**TASK INPUTS**
== == ==

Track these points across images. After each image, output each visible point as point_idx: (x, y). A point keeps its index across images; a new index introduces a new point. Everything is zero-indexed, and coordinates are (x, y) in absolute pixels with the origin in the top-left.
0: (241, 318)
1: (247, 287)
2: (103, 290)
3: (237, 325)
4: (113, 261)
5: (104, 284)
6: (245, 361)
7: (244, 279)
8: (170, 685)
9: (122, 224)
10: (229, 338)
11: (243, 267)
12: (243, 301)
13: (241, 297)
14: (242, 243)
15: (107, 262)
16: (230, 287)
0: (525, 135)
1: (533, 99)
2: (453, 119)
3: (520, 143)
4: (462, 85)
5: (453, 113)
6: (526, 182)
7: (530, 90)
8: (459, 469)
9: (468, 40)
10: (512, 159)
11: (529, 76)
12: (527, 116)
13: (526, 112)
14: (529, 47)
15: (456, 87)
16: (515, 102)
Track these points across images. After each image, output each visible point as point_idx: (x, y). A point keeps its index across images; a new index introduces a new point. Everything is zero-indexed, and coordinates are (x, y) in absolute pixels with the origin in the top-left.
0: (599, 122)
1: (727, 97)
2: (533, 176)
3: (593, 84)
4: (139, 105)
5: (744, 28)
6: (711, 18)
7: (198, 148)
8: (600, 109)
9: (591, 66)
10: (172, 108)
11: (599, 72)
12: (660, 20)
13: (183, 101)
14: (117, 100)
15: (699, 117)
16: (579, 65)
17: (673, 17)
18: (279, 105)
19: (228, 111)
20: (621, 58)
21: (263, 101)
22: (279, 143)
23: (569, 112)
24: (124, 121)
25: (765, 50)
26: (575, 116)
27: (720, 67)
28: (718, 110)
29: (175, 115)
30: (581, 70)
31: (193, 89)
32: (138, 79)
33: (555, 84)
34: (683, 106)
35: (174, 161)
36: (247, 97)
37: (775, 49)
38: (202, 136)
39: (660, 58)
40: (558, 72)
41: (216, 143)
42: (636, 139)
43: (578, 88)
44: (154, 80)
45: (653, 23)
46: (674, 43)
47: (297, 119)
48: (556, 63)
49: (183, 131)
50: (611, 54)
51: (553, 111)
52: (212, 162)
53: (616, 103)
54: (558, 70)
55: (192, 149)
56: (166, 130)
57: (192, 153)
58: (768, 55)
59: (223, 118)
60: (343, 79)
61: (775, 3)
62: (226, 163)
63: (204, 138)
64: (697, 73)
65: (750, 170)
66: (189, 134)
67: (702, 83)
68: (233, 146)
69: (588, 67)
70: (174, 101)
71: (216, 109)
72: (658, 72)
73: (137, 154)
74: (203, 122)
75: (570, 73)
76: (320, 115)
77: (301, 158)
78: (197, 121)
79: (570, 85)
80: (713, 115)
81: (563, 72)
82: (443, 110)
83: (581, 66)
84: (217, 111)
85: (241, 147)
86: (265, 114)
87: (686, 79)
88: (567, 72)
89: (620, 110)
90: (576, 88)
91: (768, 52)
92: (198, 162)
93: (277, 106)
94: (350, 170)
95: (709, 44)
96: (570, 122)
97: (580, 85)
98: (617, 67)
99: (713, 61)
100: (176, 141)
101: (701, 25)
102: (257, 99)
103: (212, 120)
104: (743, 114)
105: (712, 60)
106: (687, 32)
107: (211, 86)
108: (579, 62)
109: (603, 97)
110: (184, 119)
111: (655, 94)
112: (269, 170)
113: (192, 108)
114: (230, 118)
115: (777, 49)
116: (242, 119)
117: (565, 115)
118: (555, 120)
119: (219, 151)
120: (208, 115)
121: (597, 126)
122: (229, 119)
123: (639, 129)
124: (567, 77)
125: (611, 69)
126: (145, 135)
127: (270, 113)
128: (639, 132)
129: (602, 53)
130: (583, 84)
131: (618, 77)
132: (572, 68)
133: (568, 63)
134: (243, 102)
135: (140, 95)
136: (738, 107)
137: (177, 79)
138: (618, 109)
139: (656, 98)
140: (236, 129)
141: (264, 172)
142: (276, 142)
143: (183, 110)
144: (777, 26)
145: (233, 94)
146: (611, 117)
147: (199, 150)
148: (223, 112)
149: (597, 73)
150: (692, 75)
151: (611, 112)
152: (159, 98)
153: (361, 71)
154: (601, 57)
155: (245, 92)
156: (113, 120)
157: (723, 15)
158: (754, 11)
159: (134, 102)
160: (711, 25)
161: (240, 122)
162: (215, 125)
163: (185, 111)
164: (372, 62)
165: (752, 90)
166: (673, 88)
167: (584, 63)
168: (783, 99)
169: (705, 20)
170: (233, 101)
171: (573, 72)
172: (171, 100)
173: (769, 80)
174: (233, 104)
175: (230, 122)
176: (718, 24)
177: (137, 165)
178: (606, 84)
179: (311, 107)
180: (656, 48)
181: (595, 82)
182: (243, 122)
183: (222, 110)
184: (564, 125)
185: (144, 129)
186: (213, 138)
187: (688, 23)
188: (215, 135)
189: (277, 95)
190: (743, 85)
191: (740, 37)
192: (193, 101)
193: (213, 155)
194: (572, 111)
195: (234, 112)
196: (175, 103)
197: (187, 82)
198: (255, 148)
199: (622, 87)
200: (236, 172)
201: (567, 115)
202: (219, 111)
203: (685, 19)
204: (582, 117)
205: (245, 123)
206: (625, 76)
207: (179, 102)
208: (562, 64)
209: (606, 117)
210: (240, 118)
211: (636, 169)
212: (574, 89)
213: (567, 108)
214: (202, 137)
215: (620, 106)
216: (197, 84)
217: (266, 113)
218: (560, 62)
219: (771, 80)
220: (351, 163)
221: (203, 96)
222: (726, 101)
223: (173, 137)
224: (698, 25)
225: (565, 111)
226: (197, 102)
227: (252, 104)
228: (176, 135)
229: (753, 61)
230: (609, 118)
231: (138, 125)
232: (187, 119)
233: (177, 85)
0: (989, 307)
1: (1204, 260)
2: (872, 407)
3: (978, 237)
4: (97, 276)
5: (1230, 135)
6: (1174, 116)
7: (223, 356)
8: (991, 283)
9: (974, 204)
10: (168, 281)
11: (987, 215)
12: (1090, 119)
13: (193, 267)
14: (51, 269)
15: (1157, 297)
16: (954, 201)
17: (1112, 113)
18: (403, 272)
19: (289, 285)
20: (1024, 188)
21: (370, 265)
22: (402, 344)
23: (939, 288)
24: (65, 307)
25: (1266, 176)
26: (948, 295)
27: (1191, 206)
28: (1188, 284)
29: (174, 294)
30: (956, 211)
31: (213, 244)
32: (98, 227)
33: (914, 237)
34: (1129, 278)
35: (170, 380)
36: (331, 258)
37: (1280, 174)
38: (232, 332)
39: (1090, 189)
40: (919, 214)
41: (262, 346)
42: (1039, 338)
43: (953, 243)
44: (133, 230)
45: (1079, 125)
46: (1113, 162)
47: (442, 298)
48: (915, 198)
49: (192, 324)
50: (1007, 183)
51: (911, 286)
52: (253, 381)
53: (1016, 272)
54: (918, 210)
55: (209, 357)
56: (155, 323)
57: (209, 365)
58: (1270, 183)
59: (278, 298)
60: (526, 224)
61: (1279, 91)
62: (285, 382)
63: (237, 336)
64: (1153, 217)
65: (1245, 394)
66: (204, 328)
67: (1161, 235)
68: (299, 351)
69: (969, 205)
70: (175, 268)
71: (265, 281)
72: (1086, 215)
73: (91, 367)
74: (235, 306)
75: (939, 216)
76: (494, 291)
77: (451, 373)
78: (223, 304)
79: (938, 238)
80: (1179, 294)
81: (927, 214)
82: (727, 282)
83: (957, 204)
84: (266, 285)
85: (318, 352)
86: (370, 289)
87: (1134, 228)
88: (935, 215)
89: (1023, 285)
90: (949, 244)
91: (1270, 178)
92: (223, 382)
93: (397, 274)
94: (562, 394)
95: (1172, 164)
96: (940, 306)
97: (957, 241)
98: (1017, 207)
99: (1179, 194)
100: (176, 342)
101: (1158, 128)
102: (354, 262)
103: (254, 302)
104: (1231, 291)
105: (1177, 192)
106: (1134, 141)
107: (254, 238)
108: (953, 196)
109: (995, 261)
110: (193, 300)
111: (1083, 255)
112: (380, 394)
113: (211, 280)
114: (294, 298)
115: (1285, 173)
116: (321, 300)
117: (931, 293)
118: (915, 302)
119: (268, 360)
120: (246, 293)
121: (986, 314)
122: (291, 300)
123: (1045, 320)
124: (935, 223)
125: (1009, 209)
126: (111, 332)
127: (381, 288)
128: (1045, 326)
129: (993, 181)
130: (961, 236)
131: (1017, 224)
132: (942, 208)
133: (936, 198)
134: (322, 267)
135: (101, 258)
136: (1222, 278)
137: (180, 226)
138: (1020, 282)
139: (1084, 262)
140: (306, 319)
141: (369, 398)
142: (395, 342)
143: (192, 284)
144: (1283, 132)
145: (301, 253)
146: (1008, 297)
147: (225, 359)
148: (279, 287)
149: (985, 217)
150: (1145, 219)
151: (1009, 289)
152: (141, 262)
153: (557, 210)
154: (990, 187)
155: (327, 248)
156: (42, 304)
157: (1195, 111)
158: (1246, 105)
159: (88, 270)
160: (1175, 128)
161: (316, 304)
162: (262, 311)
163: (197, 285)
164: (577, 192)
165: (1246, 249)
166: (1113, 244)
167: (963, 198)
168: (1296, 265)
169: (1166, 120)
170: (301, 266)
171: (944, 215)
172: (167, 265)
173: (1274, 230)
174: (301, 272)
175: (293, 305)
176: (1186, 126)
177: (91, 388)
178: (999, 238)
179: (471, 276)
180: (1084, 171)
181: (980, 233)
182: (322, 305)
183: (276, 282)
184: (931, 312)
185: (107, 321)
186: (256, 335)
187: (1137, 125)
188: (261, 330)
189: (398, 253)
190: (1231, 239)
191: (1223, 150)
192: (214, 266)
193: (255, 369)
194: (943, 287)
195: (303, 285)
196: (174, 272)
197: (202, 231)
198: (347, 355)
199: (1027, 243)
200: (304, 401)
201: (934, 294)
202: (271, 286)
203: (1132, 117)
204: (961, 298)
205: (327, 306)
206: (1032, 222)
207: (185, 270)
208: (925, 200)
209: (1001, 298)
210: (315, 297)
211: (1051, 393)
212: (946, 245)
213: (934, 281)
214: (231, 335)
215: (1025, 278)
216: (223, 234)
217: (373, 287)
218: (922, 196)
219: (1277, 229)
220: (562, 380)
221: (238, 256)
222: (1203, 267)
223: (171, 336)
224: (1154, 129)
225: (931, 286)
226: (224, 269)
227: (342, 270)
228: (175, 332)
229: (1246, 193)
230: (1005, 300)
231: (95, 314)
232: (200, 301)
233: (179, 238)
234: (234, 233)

== == ==

**TASK ITEM**
Can you retype the records above, from their very start up to and including the line with "8: (170, 685)", and nothing beyond it?

**REPLY TO THE TASK**
Track these points across images. After each image, output each visible point as point_idx: (x, y). A point keeps its index across images; a new index introduces a new point. Everything is zero-indexed, and coordinates are (x, y) in absolute pixels with the origin in the top-left.
0: (241, 318)
1: (247, 287)
2: (103, 290)
3: (237, 325)
4: (113, 261)
5: (104, 284)
6: (245, 361)
7: (244, 279)
8: (170, 685)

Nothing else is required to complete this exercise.